TASK →
Below are records; work out how many of their lines hold the string "repassage" and give that number alone.

(Extracted page text data)
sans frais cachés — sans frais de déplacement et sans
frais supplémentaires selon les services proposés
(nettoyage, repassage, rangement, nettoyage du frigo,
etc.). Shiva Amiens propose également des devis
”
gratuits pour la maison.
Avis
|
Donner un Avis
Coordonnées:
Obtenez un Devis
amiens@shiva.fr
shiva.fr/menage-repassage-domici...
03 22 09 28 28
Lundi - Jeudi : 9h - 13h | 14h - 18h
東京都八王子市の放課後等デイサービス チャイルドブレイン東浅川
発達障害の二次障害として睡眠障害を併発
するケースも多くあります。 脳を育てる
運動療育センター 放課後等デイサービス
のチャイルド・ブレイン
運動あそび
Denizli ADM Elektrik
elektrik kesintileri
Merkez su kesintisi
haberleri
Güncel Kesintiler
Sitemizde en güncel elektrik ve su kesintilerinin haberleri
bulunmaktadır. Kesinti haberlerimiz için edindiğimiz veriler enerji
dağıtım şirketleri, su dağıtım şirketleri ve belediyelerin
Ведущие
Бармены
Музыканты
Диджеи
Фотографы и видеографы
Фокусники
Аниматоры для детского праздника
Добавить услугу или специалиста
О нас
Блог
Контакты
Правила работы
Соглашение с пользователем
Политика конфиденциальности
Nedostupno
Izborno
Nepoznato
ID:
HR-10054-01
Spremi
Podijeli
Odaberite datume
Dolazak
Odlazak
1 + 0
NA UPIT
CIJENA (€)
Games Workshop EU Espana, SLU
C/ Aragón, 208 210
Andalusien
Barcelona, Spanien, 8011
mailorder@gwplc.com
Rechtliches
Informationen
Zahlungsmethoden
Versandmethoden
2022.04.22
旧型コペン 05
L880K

ANSWER TO THIS EXERCISE →
2